Un romano su 5 ha votato Gualtieri, un comunista scopertosi riformista, mediocre ministro dell’Economia, piazzato dal partito a risollevare le sorti di Roma. Ha vinto facile, in mancanza di competitor. Usurata la Raggi, che pure manteneva il suo zoccolo duro nelle periferie, e combatteva da sola, senza l’appoggio convinto del suo Movimento, sempre meno Movimento. Non abbastanza forte Calenda, il più preparato e appassionato, ma capace di parlare a un’élite, e le élites, lo sappiamo, da anni votano Pd, la Ztl vota Pd, e la Ztl si trova nelle grandi città.
Michetti-chi ha scontato il chi, ovvero la scarsa conoscenza, e l’impreparazione, i suggerimenti-compitino degli uffici stampa, e la furbizia di chi la campagna elettorale la sa fare davvero, spolverando con l’appoggio di stampa compiacente tutte le sciocchezze dette in pubblico e in semiprivato. Chapeau, e peggio per un centrodestra litigioso, senza classe dirigente credibile, almeno a Roma, impotente a scegliere un nome che unisse, e apparisse immacolato e degno.
Bertolaso no perché non piaceva alla Meloni, la Matone solo come spalla perché non piaceva alla Meloni, che per le decisioni che contano si affida a sorella, cognato e pochi intimi; suonato Salvini, che sapendo di perdere Milano si è scioccamente fregato le mani alla sconfitta probabile della rivale, senza far nulla per ribaltare un verdetto già scritto. Forza Italia non pervenuta.
Così, a parte i quartieri bene e le truppe messe in riga da sindacati e federazioni giovanili, chi non era follemente infatuato per uno dei 4 candidati, e poi per i 2 del ballottaggio, non è andato a votare. Peccato, perché chi non vota si condanna ad essere governato, ma era oggettivamente difficile risolversi per uno dei fantastici quattro: anche il non voto è politico, e quest’astensione di massa dovrebbe far riflettere. Non solo sullo scollamento progressivo tra pseudopartiti e popolo, tra classe dirigente autonominatasi tale e popolo, ma anche sulla scarsità di personalità esperte, capaci, integre almeno nell’operare sulla cosa pubblica.

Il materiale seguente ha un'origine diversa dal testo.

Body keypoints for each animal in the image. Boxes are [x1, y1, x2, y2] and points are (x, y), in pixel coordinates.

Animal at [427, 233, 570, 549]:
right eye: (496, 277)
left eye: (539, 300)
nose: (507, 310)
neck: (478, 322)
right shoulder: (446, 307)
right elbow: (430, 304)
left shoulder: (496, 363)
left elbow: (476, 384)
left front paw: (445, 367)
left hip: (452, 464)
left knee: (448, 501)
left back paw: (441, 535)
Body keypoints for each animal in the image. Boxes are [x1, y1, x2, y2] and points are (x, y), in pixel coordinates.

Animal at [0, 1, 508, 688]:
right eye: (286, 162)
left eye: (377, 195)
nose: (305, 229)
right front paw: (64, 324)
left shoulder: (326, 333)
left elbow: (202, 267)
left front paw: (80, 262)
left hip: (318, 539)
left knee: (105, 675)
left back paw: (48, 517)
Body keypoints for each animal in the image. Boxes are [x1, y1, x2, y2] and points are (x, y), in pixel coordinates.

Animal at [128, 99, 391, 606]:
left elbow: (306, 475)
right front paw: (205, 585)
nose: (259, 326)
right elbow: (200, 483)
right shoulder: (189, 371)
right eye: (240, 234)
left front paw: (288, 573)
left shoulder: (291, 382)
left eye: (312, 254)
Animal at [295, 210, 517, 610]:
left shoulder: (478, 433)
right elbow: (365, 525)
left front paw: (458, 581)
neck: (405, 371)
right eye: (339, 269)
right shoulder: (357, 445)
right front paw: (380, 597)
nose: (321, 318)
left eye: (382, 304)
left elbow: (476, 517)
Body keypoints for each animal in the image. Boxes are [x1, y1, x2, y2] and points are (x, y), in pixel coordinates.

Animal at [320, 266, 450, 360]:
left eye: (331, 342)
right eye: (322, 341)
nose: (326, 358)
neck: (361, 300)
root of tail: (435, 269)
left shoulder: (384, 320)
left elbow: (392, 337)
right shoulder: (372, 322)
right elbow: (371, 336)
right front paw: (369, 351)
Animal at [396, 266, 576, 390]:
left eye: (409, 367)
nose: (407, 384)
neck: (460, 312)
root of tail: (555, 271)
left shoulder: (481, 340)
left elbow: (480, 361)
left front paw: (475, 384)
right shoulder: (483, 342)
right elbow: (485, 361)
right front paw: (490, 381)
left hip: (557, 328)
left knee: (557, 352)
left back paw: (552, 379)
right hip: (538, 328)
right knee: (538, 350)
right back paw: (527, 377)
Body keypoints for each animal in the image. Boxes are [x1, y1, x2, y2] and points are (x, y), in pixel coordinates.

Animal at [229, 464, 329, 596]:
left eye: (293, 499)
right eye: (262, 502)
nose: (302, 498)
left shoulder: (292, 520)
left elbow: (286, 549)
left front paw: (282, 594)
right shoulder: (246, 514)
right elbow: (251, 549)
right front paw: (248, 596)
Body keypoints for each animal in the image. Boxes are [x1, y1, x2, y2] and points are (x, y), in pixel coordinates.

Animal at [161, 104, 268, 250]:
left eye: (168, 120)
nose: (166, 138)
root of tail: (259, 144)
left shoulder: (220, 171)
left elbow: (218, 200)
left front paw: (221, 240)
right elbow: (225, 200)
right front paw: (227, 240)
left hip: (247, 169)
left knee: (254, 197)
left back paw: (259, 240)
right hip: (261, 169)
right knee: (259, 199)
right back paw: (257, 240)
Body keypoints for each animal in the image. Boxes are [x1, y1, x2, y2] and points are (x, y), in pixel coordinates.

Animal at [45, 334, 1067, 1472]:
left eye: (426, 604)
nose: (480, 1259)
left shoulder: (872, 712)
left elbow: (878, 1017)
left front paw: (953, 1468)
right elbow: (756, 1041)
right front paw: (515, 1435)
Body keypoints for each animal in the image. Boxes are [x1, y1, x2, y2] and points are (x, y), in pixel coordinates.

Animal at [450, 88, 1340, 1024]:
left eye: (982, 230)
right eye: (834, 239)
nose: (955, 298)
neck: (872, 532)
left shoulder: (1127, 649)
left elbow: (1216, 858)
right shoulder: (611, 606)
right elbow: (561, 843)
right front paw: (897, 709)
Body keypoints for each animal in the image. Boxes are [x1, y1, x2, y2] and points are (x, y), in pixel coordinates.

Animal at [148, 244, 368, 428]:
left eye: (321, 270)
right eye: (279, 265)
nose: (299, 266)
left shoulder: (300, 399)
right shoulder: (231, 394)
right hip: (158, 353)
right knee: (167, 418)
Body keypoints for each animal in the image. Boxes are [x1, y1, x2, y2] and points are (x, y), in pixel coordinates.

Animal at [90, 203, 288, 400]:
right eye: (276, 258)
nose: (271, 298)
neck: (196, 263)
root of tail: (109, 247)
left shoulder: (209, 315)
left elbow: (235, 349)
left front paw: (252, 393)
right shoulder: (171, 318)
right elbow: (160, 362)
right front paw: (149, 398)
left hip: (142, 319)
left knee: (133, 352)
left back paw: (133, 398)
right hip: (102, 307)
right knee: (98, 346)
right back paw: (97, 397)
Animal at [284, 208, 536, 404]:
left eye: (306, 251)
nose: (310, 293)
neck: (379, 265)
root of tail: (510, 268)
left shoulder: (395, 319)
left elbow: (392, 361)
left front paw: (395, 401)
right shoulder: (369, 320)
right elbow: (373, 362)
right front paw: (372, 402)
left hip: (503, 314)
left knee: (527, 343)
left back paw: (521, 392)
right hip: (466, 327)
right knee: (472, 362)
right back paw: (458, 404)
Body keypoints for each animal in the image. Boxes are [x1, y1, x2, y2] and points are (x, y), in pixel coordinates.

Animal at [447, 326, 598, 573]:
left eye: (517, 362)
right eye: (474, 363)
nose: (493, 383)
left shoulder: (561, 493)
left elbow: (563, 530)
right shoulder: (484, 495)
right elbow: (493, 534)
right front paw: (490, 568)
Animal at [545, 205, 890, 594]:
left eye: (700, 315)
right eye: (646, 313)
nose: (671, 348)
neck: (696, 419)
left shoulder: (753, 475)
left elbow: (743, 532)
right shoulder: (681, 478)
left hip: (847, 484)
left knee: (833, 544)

Dopodiché, il Pd governerà Roma, dovendo qualcosa ai 5 Stelle zona Conte, e il suo sistema di governo è ben rodato, i romani lo ricordano bene. Via alle notti bianche, i festival, i gay pride e la propaganda, speriamo si occupi anche delle buche, dei tombini e dei cinghiali. Gli altri, a leccarsi le ferite, che serva di lezione.
Ma se Atene piange, Sparta non ride. Le elezioni politiche, se e quando mai ci faranno votare, sono altro gioco, altra corsa. Accontentarsi di esercitare il potere con un voto su cinque dei cittadini è ben misera consolazione. Accontentarsi di vincere senza esporre un programma, facendo la lotta politica solo sull’onda nera e le condotte morali di Morisi, è misera cosa. Accontentarsi di vincere raddoppiando i voti grazie al soccorso del fu M5s è misera cosa, caro Enrico Letta, nato democristiano, tornato macroniano tendenza D’Alema.